**WORK ITEM**:
The lines to copy are those in the listing below that contain the word "infty".

**DATA SUPPLIED**:
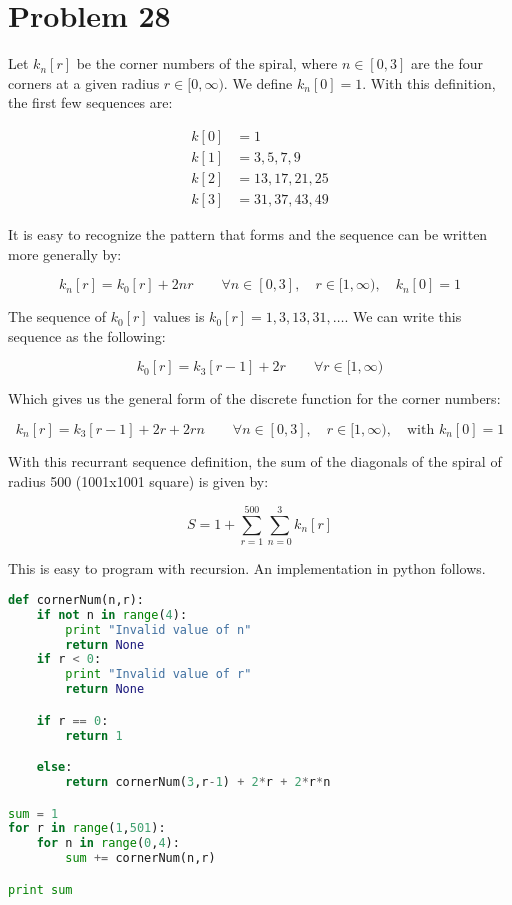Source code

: \documentclass{article}
\begin{document}
	
	\section*{Problem 28}
	
	Let \(k_n[r]\) be the corner numbers of the spiral, where \(n\in[0,3]\) are the four corners at a given radius \(r\in[0,\infty)\). We define \(k_n[0] = 1\). With this definition, the first few sequences are:
	
	\begin{align*}
		k[0] &= 1\\
		k[1] &= 3,5,7,9\\
		k[2] &= 13,17,21,25\\
		k[3] &= 31,37,43,49
	\end{align*}
	
	It is easy to recognize the pattern that forms and the sequence can be written more generally by:
	
	\begin{equation}
		k_n[r] = k_0[r] + 2nr\qquad\forall n\in [0,3],\quad r\in[1,\infty),\quad k_n[0] = 1
	\end{equation}
	
	The sequence of \(k_0[r]\) values is \(k_0[r] = 1,3,13,31,\dots\). We can write this sequence as the following:
	
	\begin{equation}
		k_0[r] = k_3[r-1] + 2r \qquad\forall r\in[1,\infty)
	\end{equation}
	
	Which gives us the general form of the discrete function for the corner numbers:
	
	\begin{equation}
		k_n[r] = k_3[r-1] + 2r +2rn\qquad\forall n\in[0,3],\quad r\in[1,\infty),\quad \text{with }k_n[0] = 1
	\end{equation}
	
	With this recurrant sequence definition, the sum of the diagonals of the spiral of radius 500 (1001x1001 square) is given by:
	
	\begin{equation}
		S = 1 + \sum_{r=1}^{500}\sum_{n=0}^{3}k_n[r]
	\end{equation}
	
	This is easy to program with recursion. An implementation in python follows.
	\newpage
	\begin{lstlisting}[language=Python]
def cornerNum(n,r):
	if not n in range(4):
		print "Invalid value of n"
		return None
	if r < 0:
		print "Invalid value of r"
		return None

	if r == 0:
		return 1

	else:
		return cornerNum(3,r-1) + 2*r + 2*r*n

sum = 1
for r in range(1,501):
	for n in range(0,4):
		sum += cornerNum(n,r)

print sum
	\end{lstlisting}
	
\end{document}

**EXERCISE ANSWER**:
	Let \(k_n[r]\) be the corner numbers of the spiral, where \(n\in[0,3]\) are the four corners at a given radius \(r\in[0,\infty)\). We define \(k_n[0] = 1\). With this definition, the first few sequences are:
		k_n[r] = k_0[r] + 2nr\qquad\forall n\in [0,3],\quad r\in[1,\infty),\quad k_n[0] = 1
		k_0[r] = k_3[r-1] + 2r \qquad\forall r\in[1,\infty)
		k_n[r] = k_3[r-1] + 2r +2rn\qquad\forall n\in[0,3],\quad r\in[1,\infty),\quad \text{with }k_n[0] = 1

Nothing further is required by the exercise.